Öğretilmiş çaresizlik

Öğretilmiş çaresizlik anlamı ile “kişinin geçmişteki deneyimleri ve başarısız sonuçlarla karşılaşması durumunda ortaya çıkan bir ruh halidir. Bu ruh hali, süreklilik gösteren stresli durumlar gelişerek kişinin kendini etkisiz hissetmesine neden olur. Dolayısıyla kişi, çaresizlik hissettiği durumlar karşısında istese de başarı elde edemeyeceğini düşünerek hareketsiz kalma eğilimi gösterebilir.” şeklinde tanımlanıyor.

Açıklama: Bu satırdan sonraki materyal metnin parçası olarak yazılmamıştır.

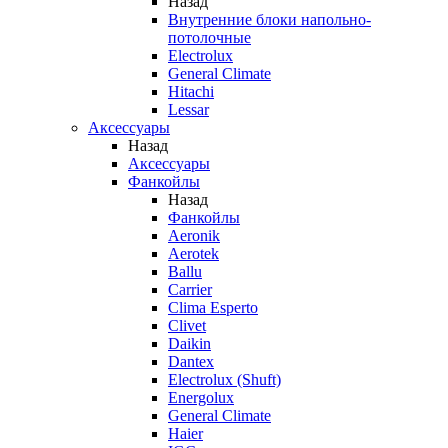
Назад
Внутренние блоки напольно-
потолочные
Electrolux
General Climate
Hitachi
Lessar
Аксессуары
Назад
Аксессуары
Фанкойлы
Назад
Фанкойлы
Aeronik
Aerotek
Ballu
Carrier
Clima Esperto
Clivet
Daikin
Dantex
Electrolux (Shuft)
Energolux
General Climate
Haier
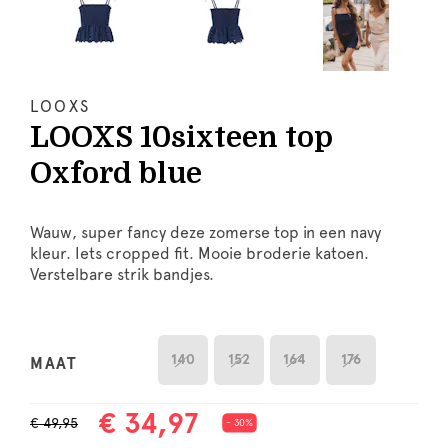
LOOXS
LOOXS 10sixteen top
Oxford blue
Wauw, super fancy deze zomerse top in een navy
kleur. Iets cropped fit. Mooie broderie katoen.
Verstelbare strik bandjes.
140
152
164
176
MAAT
€ 34,97
€ 49,95
- 30%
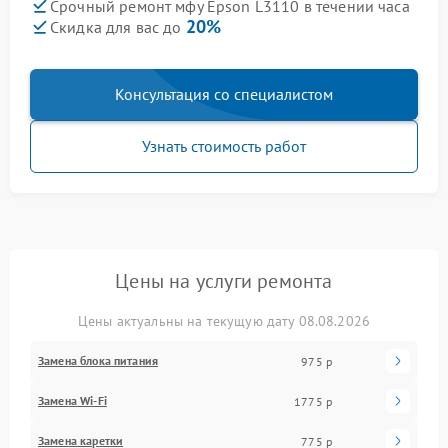
Срочный ремонт мфу Epson L3110 в течении часа
20%
Скидка для вас до
Консультация со специалистом
Узнать стоимость работ
Цены на услуги ремонта
Цены актуальны на текущую дату 08.08.2026
Замена блока питания
975 р
Замена Wi-Fi
1775 р
Замена каретки
775 р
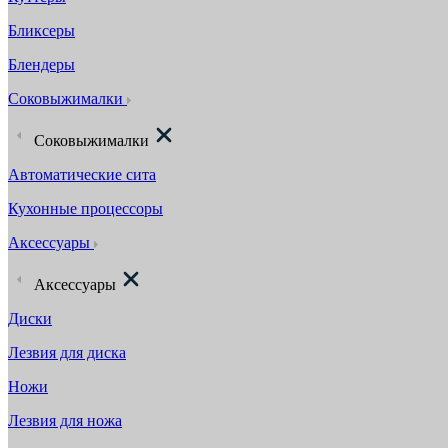
Бликсеры
Блендеры
Соковыжималки
Соковыжималки
Автоматические сита
Кухонные процессоры
Аксессуары
Аксессуары
Диски
Лезвия для диска
Ножи
Лезвия для ножа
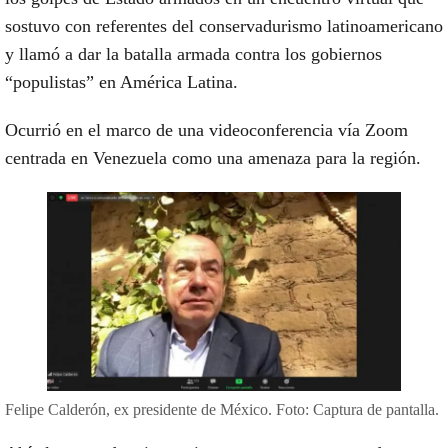
sostuvo con referentes del conservadurismo latinoamericano
y llamó a dar la batalla armada contra los gobiernos
“populistas” en América Latina.
Ocurrió en
el marco de una videoconferencia vía Zoom
centrada en Venezuela como una amenaza para la región.
Felipe Calderón, ex presidente de México. Foto: Captura de pantalla.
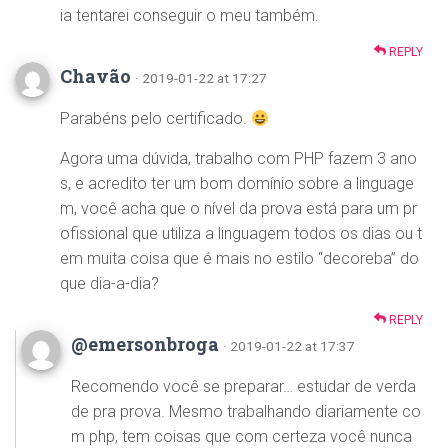
ia tentarei conseguir o meu também.
REPLY
Chavão
· 2019-01-22 at 17:27
Parabéns pelo certificado.
Agora uma dúvida, trabalho com PHP fazem 3 ano
s, e acredito ter um bom domínio sobre a linguage
m, você acha que o nível da prova está para um pr
ofissional que utiliza a linguagem todos os dias ou t
em muita coisa que é mais no estilo “decoreba” do
que dia-a-dia?
REPLY
@emersonbroga
· 2019-01-22 at 17:37
Recomendo você se preparar… estudar de verda
de pra prova. Mesmo trabalhando diariamente co
m php, tem coisas que com certeza você nunca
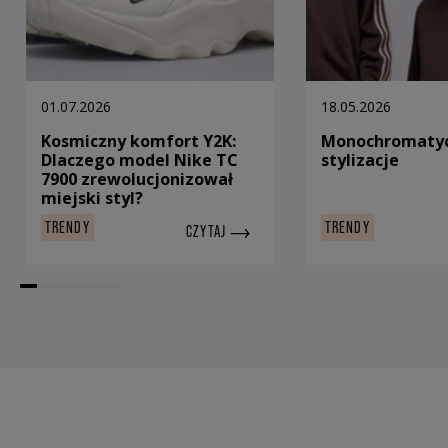
01.07.2026
18.05.2026
Kosmiczny komfort Y2K:
Monochromaty
Dlaczego model Nike TC
stylizacje
7900 zrewolucjonizował
miejski styl?
TRENDY
TRENDY
CZYTAJ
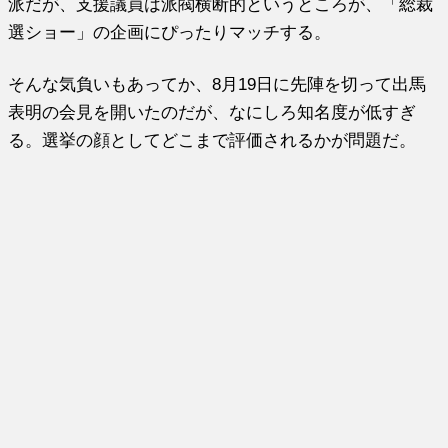
派だが、支援議員は派閥横断的というところが、「総裁
選ショー」の企画にぴったりマッチする。
そんな気負いもあってか、8月19日に先陣を切って出馬
表明の会見を開いたのだが、なにしろ知名度が低すぎ
る。選挙の顔としてどこまで評価されるかが問題だ。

İnsanımız siyaset ve spor başta olmak üzere pek çok alanda karşısındaki rakibin gücüne ve daha önce yaptıklarına bakarak kendisine bir rol çiziyor ve o rol çerçevesinde gireceği mücadeleden nasıl bir sonuç ile ayrılacağı noktasında bir karar veriliyor.

Hatırlayan okuyucularımız vardır, Uzun yılar önce futbolda Türk milli takımımız dünyanın adı sanı belli olmayan bir ülkesi ile futbol karşılaşması yapacaksa o karşılaşma öncesi bizde “nasıl olsa yenileceğiz” şeklinde bir düşünce hasıl olurdu.

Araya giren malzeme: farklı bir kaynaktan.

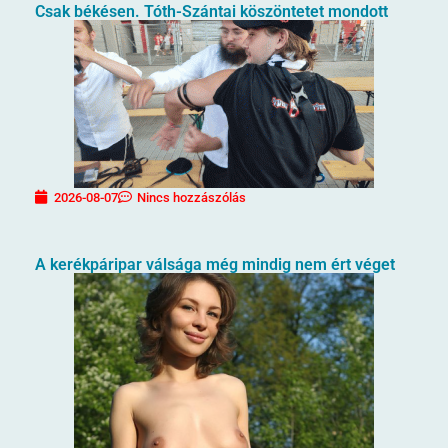
Csak békésen. Tóth-Szántai köszöntetet mondott
2026-08-07
Nincs hozzászólás
A kerékpáripar válsága még mindig nem ért véget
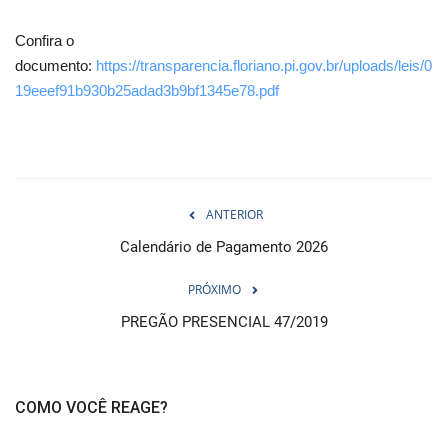
Confira o
documento:
https://transparencia.floriano.pi.gov.br/uploads/leis/0
19eeef91b930b25adad3b9bf1345e78.pdf
ANTERIOR
Calendário de Pagamento 2026
PRÓXIMO
PREGÃO PRESENCIAL 47/2019
COMO VOCÊ REAGE?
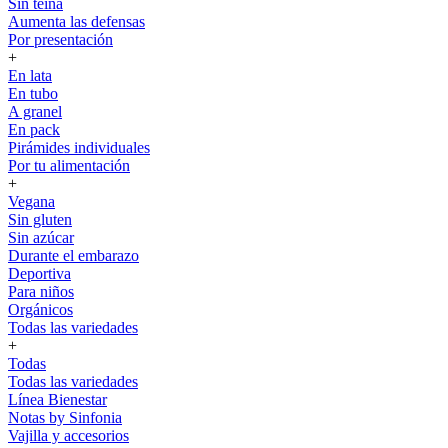
Sin teína
Aumenta las defensas
Por presentación
+
En lata
En tubo
A granel
En pack
Pirámides individuales
Por tu alimentación
+
Vegana
Sin gluten
Sin azúcar
Durante el embarazo
Deportiva
Para niños
Orgánicos
Todas las variedades
+
Todas
Todas las variedades
Línea Bienestar
Notas by Sinfonia
Vajilla y accesorios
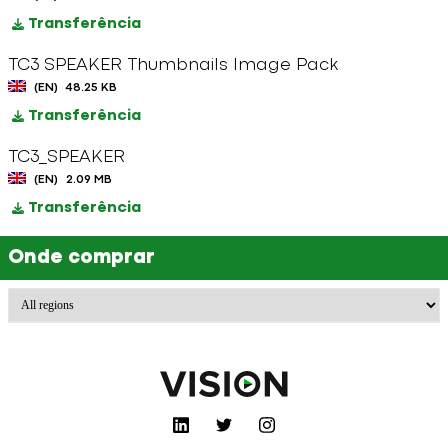
Transferência
TC3 SPEAKER Thumbnails Image Pack
(EN)
48.25 KB
Transferência
TC3_SPEAKER
(EN)
2.09 MB
Transferência
Onde comprar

Biz kendimizi bildik bileli dünyada İsrail-ABD ve İngiltere üçgeni nerede ise “asla yenilmez” bir güç olarak kabul edilir ve şartlar ne olursa olsun bu üç ülkenin girecekleri her mücadeleden galip çıkılacağına inanılıyor.

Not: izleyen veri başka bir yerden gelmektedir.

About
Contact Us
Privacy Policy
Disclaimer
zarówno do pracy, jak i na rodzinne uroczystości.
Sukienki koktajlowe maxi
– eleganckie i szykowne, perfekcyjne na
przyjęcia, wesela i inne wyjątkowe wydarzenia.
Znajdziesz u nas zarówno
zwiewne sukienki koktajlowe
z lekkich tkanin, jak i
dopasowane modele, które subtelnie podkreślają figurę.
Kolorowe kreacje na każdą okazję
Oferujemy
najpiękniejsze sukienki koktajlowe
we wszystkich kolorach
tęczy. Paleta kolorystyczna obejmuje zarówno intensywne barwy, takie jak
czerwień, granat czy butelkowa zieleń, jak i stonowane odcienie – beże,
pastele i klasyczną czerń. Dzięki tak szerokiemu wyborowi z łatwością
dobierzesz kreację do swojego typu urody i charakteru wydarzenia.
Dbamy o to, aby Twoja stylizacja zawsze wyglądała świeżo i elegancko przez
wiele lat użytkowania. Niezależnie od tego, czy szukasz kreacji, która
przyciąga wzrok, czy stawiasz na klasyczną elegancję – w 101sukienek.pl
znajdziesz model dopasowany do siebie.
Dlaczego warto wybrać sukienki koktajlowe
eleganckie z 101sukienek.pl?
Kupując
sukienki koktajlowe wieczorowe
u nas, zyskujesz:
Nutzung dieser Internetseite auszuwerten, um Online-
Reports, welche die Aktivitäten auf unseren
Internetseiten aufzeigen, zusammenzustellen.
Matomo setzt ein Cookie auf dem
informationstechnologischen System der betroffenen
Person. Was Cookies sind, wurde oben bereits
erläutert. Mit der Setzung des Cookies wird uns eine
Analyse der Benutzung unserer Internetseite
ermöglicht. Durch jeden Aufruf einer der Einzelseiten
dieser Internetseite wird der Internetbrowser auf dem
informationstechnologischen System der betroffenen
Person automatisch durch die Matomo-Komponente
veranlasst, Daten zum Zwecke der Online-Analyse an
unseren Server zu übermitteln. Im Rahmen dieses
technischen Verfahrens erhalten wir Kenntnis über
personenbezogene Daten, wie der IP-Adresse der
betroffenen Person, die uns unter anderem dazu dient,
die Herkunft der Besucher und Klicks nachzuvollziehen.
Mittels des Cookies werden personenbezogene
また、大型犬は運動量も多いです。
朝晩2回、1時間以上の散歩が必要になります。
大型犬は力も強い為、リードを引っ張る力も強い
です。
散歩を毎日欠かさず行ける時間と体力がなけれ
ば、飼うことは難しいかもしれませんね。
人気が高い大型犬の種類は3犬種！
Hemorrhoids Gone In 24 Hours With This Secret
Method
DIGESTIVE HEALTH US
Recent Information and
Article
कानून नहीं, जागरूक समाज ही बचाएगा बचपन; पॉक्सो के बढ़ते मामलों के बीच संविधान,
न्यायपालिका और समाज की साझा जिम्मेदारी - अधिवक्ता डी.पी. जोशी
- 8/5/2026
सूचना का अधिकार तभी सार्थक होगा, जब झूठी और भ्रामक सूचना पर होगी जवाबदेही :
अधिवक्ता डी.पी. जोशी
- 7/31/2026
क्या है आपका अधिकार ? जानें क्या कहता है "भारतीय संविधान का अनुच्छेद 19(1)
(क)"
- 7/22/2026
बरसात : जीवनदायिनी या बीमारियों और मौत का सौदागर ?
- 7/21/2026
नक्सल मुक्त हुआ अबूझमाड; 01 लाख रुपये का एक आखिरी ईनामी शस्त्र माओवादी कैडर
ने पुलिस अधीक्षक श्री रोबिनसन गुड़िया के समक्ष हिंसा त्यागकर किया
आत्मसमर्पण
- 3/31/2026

Bu şekildeki “Öğretilmiş çaresizliği” en derin şekilde şu an İsrail’in Filistin’e karşı başlattığı insanlık dışı saldırılar karşısında adeta “sessiz sinema” oynar gibi “ne olursa olsun İsrail bu kavgadan galip çıkacak” noktasına demir atmış durumdayız.

Güçlüye karşı kuvvetliye karşı olan bu “öğretilmiş çaresizlik” sendromu karşısında sus pus olanları dinlediğinizde kendilerine “peki biz bu psikolojiden nasıl kurtulacağız.?” sorusunu yönelttiğimizde cevap tabi ki “-Bekleyin acele etmeyin her şeyin bir sırası var” şeklinde oluyor.

Muhataplarımıza “-Yahu her kelamınızın başında biz dünya deviyiz, bu coğrafyada bizden habersiz yaprak kımıldamıyordu, daha kısa bir süre önce Azerbaycan ile Ermenistan arasında başlayan çatışmalarda Türkiye’nin gönderdiği İHA ve SİHA’ların savaşın Azerbaycan lehine döndüğünü söylüyorduk, şimdi ne oldu bize” dediğimizde “-Orası Ermenistan’dı burası İsrail” cevabını alıyoruz.

Bu “Öğretilmiş çaresizlik” sendromundan ne zaman ve ne şekilde kurtulacağımız ile ilgili bizim bir zaman tahminimiz yok, İsrail-ABD-İngiltere üçlüsünü yerle yeksan edebileceğini düşündüğümüz “Ebabil kuşlarının” da artık kolay kolay gelmeyeceği de söylendiğine göre işin doğrusu halimiz harap.

Sabahtan akşama kadar hangi televizyon kanalını açsanız dünyada var olan tüm emperyalist ülkeleri perişan eden kahramanlar ile karşılaşıyor gurur duyuyoruz, Ancak dizi bitip te sokağa çıkıp var olan gerçekleri ile karşı karşıya kaldığımızda her gün biraz daha büyük yıkım ile yüzleşiyoruz.

Bıkmadan usanmadan bu olup bitenlerin bize bir faydası olmadığını bizi kurtaracak tek hadisenin ilimde, teknikte, Fen’de batı ülkeleri ne yapıyorsa bizim onlardan bir adım öne geçebilirsek içerisinde bulunduğumuz zorluklardan kurtulabileceğimizi anlatıp duruyoruz.

Aksi taktirde “Öğretilmiş çaresizlik” bizim olduğu gibi bizden sonraki nesillerinde alın yazısı olarak kalacak.